▶ _Source extract_:

— start —

Residual and potentially dangerous chemicals in food and drinking water have been in the news lately (see this month’s Manufacturing News for an update on PFAS) as one such report found that 80% of urine samples drawn from children and adults in the U.S. contained glyphosate. FOOD ENGINEERING has also had its share of news on heavy metals in food and baby food. Why are we seeing so much contamination? Because it’s there and because today’s analytical instrumentation is so much better at finding these very minute trace levels of contamination.
Over the years, we’ve observed that the sensitivity of analytical instrumentation has improved by many decades—from parts per million to billions—and trillions—and even quadrillions. These improvements have not gone unnoticed by EPA and FDA and other worldwide regulating bodies. We are all aware—or should be—that we have measurable levels of many harmful chemicals in our bodies, many of which come from the food we eat, beverages we drink or the air we breathe—and many of these chemicals remain in our bodies. Modern analytical instrumentation not only reveals to us the levels of these contaminants in our bodies, but also with the increased sensitivity (and less noise) in this equipment, all stakeholders have quantifiable and actionable data on what’s in our food and its ingredients.

— end —

▶ _Tasks for this exercise_:
A. In the article on food contamination, what percentage of urine samples from U.S. children and adults were found to contain glyphosate?
B. Proceed with the article on food contamination from the point at which it stops.
The data that comes next is drawn from a different source than the article on food contamination.

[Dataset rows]
— start —

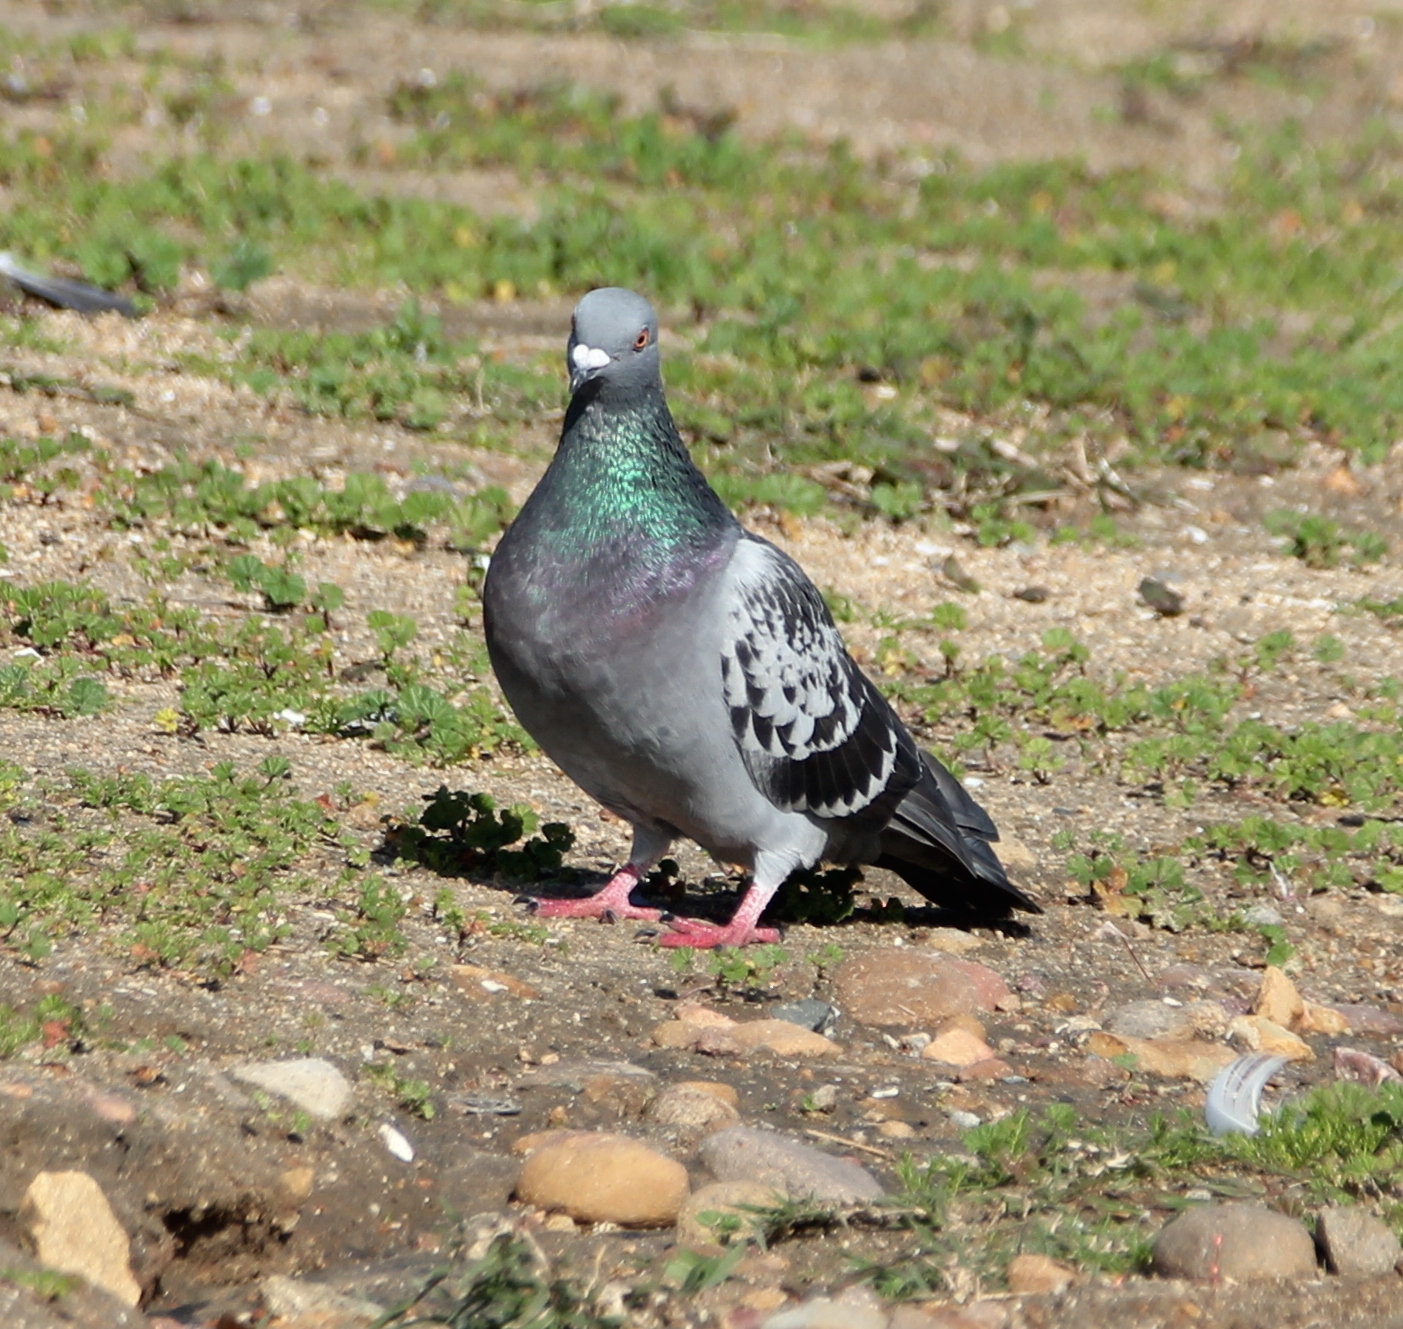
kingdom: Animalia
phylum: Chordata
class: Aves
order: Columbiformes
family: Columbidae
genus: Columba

— end —
— start —

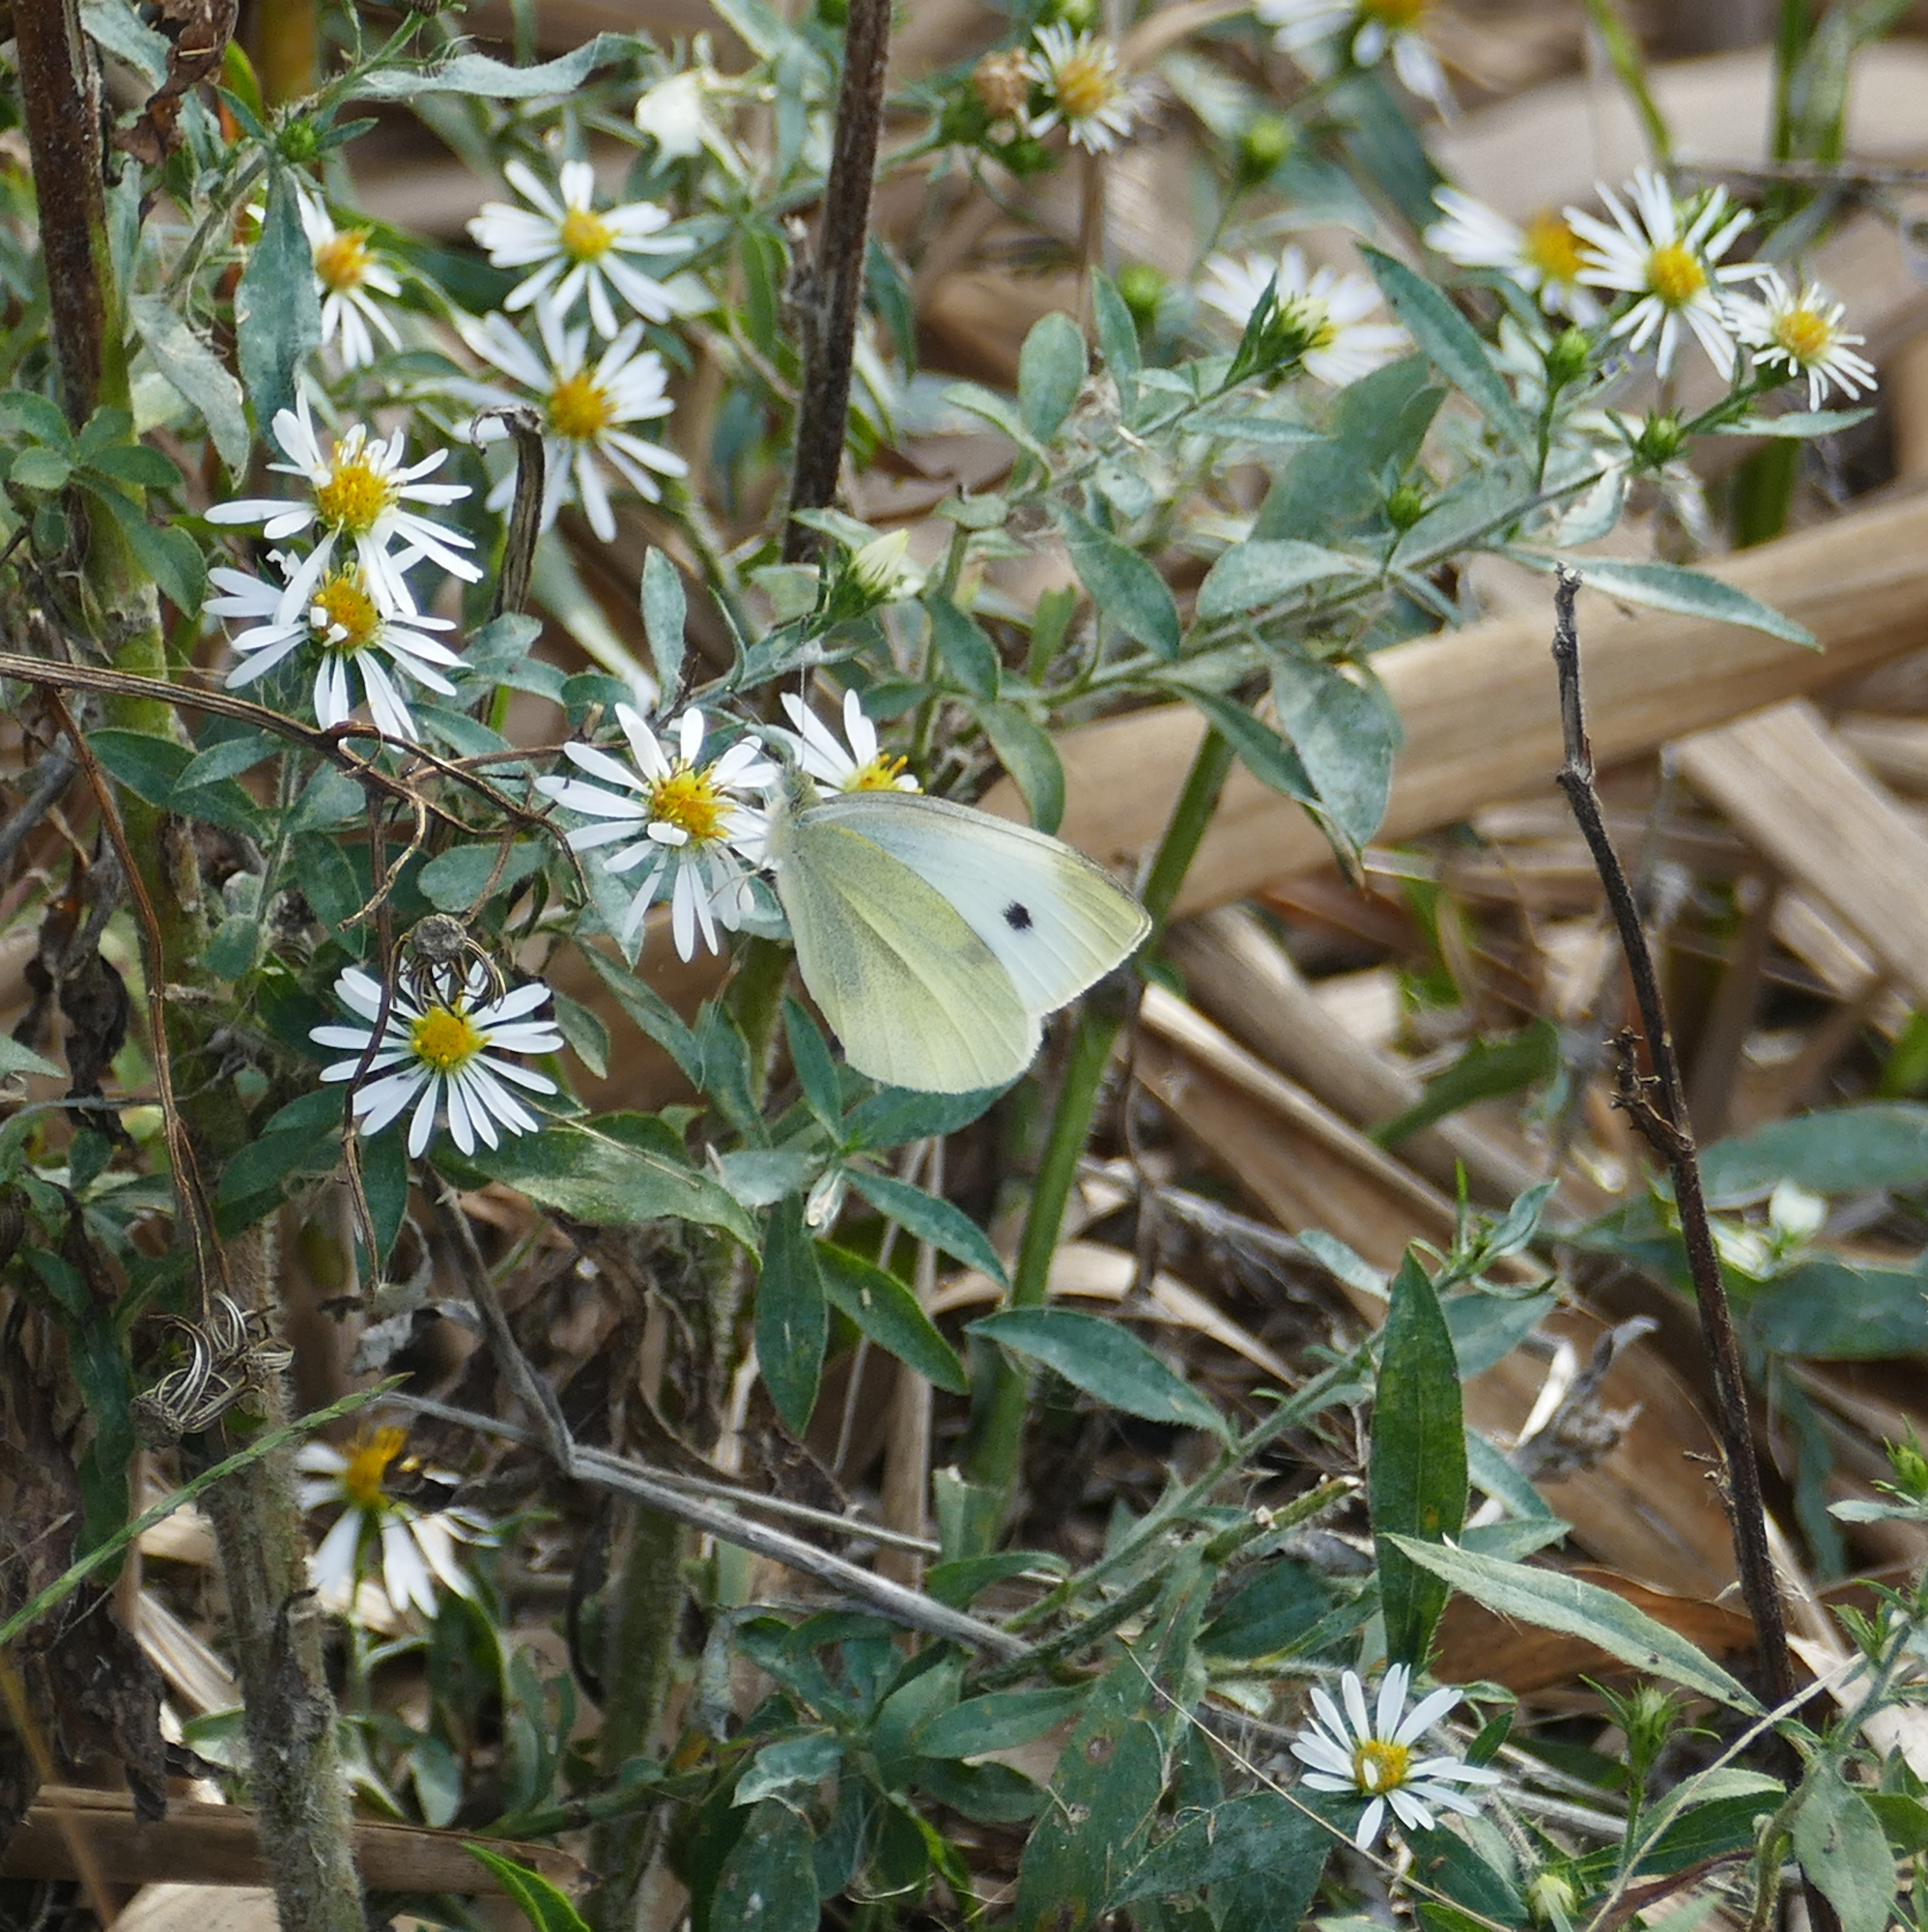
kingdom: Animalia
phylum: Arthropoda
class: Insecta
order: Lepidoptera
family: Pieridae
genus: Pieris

— end —
— start —

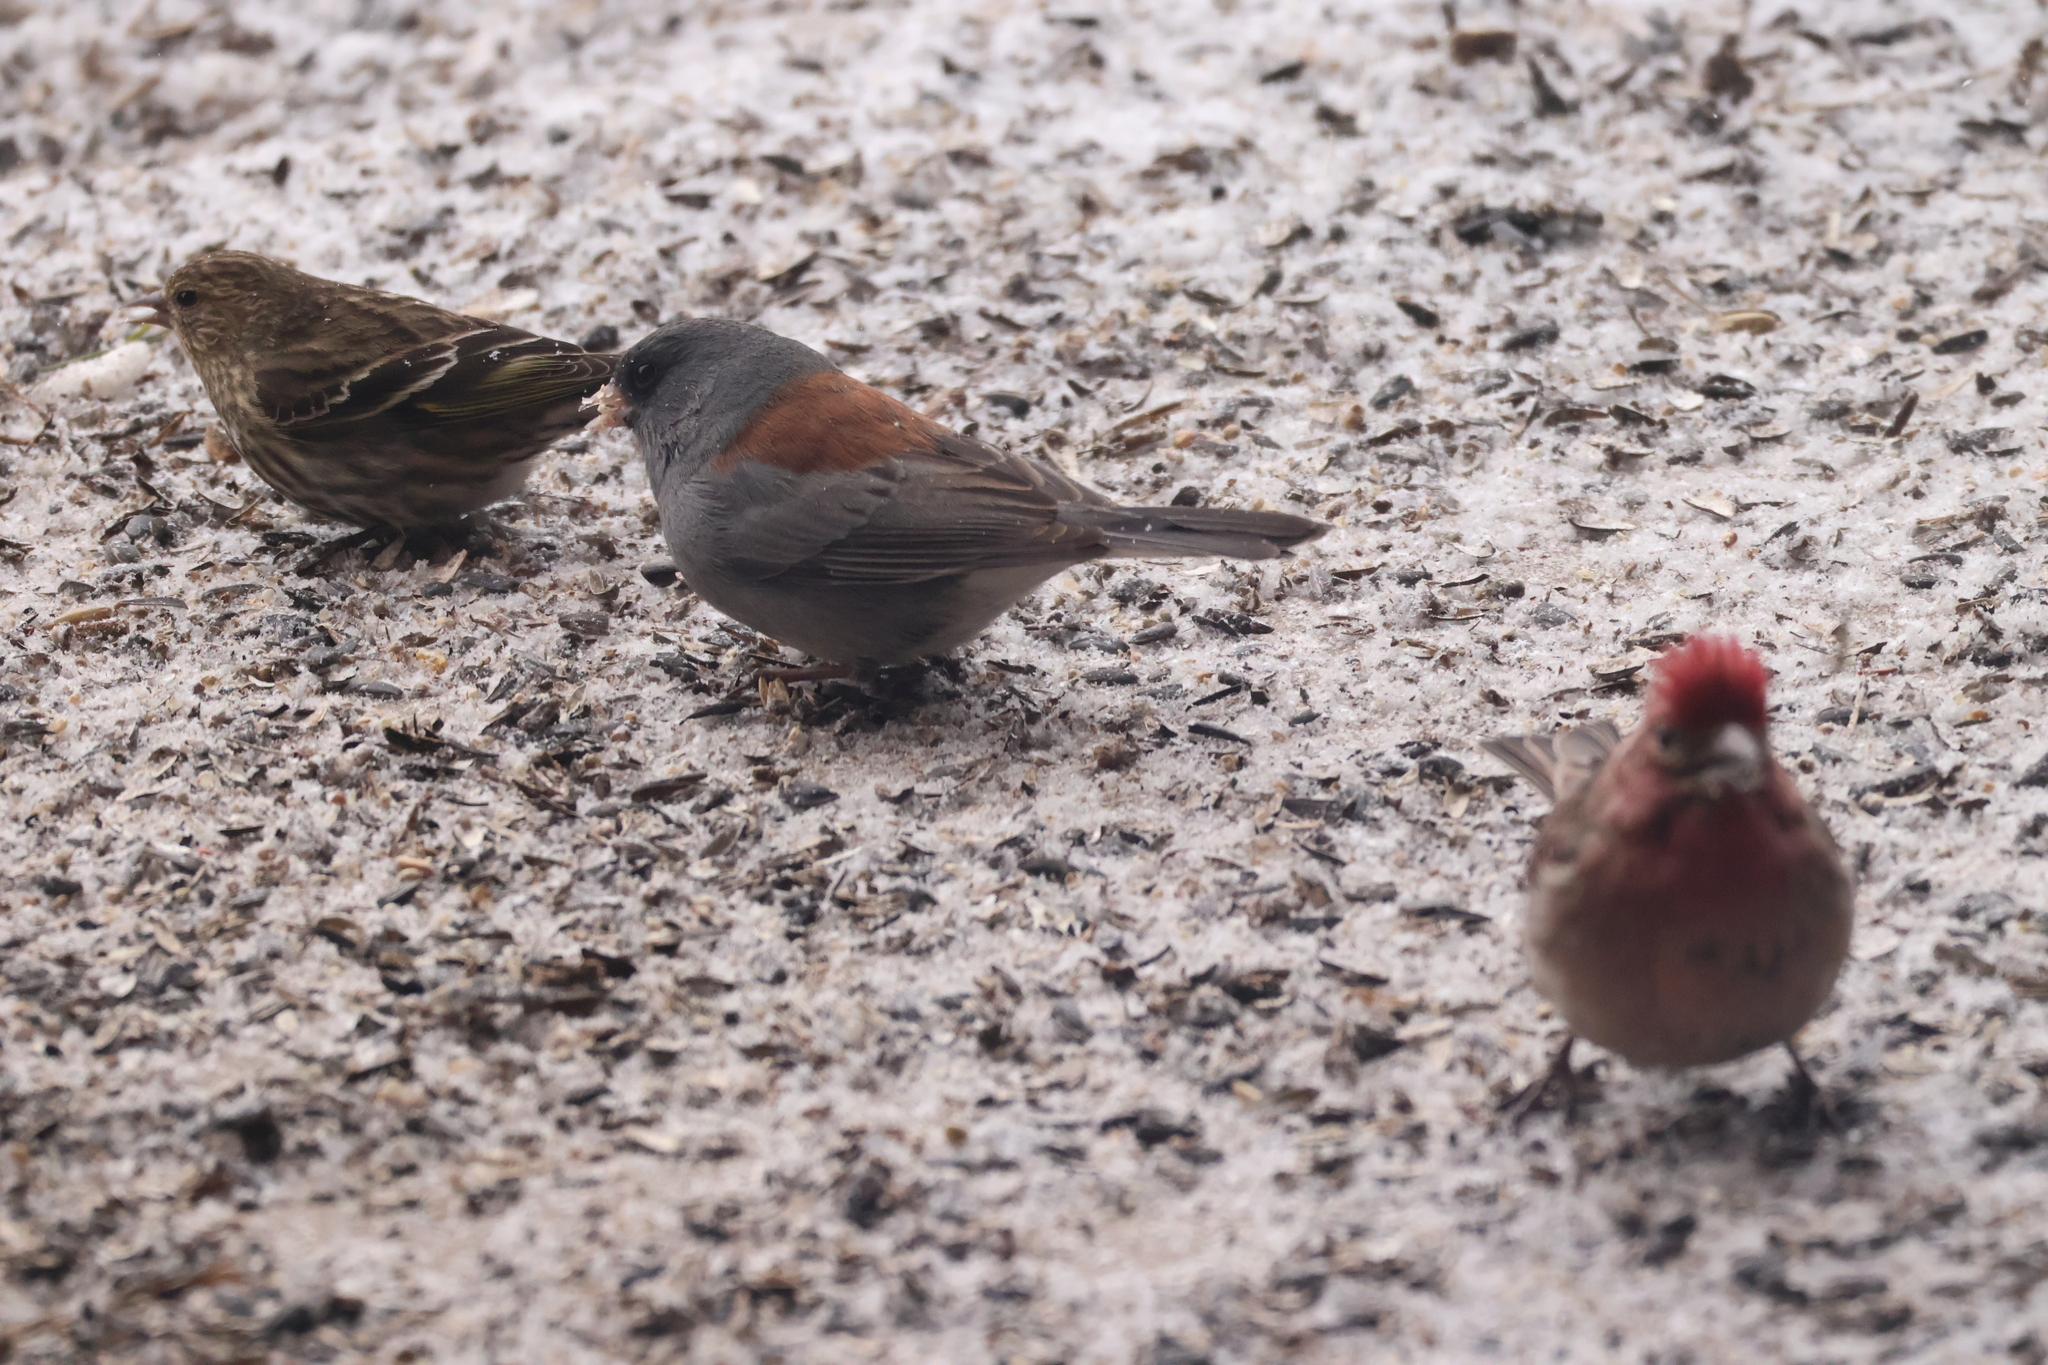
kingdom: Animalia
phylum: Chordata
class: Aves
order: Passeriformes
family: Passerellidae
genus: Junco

— end —

▶ _Answers provided_:
A. 80%

B.
But what should we expect of analytical equipment in the future—for example cost of ownership, quality of results, ease of use, the ability to test for critical factors that make a food or beverage special or unique? Food Engineering asked representatives from major equipment suppliers to provide a few details and options on how to take advantage of today’s analytical instrumentation.
From Basic Chemicals to Complex Organic Contaminants
What is the range of chemical constituents or other components that food and beverage processors are most interested in testing? Are they using the equipment primarily for improving food quality/recipes or testing for chemicals or other contaminants that could be detrimental or perceived as such to consumers—or lessening the brand image?
“The answer is both,” says Eberhardt Kuhn, Ph.D., Shimadzu Scientific Instruments unit manager for food and cannabis. “Fundamentally, food testing can be divided into two categories: things that are supposed to be in the food, i.e., ingredients and nutritional analysis, like antioxidants, vitamins, fat, sugar, etc., and things that are not supposed to be in the food, i.e., contaminants like pesticides or PFAS.”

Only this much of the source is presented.